### EXERCISE DETAILS
Lines from the records below that contain the word "more" are to be copied out.

### DATA SHOWN
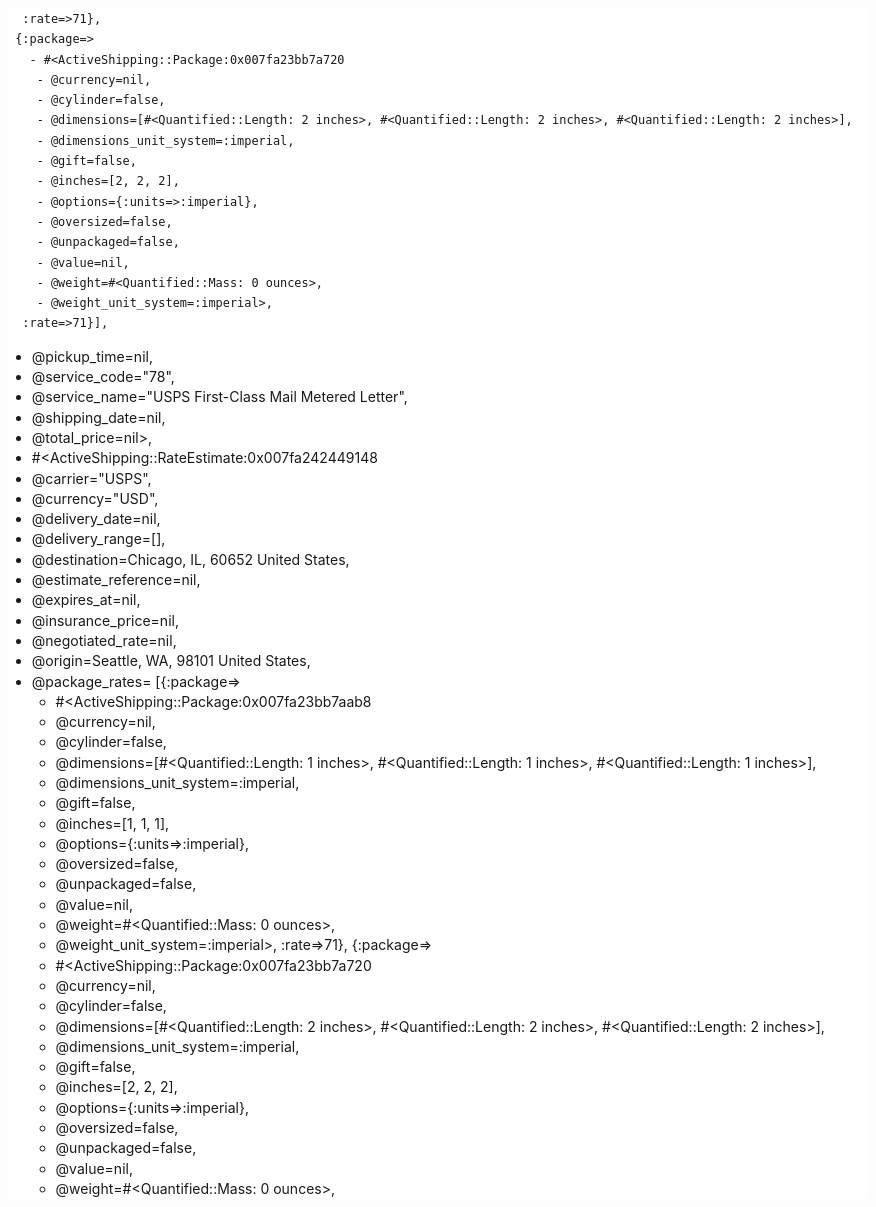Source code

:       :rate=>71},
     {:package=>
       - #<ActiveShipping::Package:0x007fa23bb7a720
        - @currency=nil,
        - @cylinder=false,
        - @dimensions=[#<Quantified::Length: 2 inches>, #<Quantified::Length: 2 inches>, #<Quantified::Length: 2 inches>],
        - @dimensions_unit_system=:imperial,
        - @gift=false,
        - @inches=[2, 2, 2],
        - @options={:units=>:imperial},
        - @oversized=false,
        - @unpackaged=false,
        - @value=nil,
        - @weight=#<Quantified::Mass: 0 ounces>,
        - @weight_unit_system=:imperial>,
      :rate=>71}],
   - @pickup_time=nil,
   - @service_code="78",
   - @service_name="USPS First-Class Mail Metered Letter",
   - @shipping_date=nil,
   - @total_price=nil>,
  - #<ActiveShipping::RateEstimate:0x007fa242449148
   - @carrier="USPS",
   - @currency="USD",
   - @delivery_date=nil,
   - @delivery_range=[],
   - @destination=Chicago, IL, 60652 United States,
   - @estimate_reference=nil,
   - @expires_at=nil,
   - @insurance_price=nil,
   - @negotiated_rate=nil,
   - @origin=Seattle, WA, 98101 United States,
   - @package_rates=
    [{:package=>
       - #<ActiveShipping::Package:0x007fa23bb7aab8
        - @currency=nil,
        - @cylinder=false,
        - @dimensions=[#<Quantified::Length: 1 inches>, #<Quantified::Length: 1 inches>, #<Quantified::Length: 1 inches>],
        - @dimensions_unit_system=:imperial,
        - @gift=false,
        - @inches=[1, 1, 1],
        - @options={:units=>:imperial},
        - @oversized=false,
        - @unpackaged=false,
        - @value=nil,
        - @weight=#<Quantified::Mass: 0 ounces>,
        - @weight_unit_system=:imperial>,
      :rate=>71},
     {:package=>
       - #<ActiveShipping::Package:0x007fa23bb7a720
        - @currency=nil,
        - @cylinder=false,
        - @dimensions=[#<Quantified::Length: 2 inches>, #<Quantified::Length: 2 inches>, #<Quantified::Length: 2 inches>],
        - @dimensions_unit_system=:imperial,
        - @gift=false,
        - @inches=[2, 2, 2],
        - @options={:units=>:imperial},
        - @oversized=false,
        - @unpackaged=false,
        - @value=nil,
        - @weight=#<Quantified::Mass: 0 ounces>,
==
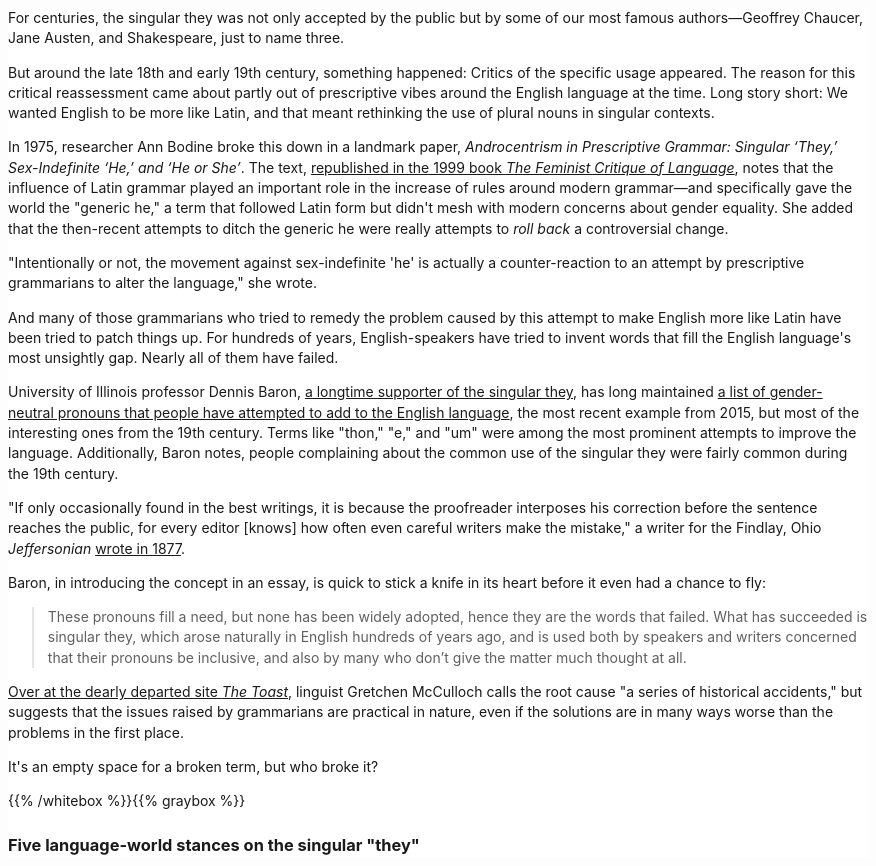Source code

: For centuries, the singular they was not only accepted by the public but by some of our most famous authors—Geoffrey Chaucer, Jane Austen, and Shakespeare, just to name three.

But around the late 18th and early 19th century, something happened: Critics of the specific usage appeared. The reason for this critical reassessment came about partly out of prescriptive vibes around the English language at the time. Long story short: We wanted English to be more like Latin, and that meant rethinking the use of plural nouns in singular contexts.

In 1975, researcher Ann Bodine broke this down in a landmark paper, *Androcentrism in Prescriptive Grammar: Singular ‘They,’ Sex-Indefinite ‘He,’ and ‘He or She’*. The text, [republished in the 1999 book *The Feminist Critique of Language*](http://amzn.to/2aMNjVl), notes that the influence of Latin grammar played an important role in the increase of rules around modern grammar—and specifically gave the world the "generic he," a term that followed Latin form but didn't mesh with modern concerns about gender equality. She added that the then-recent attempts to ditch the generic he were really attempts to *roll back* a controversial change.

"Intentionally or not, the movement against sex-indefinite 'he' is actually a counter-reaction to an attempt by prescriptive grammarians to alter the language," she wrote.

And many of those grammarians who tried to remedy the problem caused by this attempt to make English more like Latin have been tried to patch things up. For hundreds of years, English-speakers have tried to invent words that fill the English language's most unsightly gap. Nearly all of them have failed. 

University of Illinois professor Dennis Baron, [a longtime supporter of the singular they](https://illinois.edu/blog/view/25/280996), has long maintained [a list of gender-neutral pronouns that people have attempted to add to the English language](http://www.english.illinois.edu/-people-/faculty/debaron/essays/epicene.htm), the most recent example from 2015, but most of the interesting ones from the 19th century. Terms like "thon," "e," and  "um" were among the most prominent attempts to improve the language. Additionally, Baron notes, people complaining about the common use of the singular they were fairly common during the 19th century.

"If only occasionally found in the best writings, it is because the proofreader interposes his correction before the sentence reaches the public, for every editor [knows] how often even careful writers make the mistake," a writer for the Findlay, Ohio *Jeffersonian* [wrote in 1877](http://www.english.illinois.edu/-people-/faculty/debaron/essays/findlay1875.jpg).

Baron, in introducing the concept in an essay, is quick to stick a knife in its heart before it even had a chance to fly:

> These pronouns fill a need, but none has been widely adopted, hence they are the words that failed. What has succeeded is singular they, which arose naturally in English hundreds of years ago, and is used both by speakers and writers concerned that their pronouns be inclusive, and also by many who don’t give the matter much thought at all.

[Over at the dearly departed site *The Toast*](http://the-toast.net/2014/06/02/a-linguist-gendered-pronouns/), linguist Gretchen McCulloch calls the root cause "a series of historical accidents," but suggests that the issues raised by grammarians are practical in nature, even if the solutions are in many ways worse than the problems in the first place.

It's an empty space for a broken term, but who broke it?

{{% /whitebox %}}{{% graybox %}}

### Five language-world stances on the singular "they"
---
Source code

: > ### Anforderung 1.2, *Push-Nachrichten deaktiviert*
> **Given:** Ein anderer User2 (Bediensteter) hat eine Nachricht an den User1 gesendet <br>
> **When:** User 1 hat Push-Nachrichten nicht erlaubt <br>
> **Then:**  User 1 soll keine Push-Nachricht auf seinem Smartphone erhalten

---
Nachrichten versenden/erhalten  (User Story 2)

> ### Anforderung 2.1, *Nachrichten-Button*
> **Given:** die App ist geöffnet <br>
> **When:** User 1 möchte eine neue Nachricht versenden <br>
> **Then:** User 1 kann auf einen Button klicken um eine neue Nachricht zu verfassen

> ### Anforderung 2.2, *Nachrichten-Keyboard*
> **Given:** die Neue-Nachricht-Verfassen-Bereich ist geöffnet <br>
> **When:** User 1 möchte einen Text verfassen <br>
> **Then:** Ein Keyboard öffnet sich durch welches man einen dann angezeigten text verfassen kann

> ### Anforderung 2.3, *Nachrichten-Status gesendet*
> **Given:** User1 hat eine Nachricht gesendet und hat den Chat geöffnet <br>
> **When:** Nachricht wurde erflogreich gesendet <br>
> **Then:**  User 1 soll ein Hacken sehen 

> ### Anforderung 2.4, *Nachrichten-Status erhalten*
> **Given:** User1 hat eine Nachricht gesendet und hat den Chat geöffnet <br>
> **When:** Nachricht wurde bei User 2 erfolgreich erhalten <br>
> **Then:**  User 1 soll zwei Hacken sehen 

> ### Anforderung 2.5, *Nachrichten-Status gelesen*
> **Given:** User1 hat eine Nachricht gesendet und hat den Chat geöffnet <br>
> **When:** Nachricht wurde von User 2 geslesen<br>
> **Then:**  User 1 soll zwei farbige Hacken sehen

### EXERCISE SOLUTION
But around the late 18th and early 19th century, something happened: Critics of the specific usage appeared. The reason for this critical reassessment came about partly out of prescriptive vibes around the English language at the time. Long story short: We wanted English to be more like Latin, and that meant rethinking the use of plural nouns in singular contexts.
And many of those grammarians who tried to remedy the problem caused by this attempt to make English more like Latin have been tried to patch things up. For hundreds of years, English-speakers have tried to invent words that fill the English language's most unsightly gap. Nearly all of them have failed. 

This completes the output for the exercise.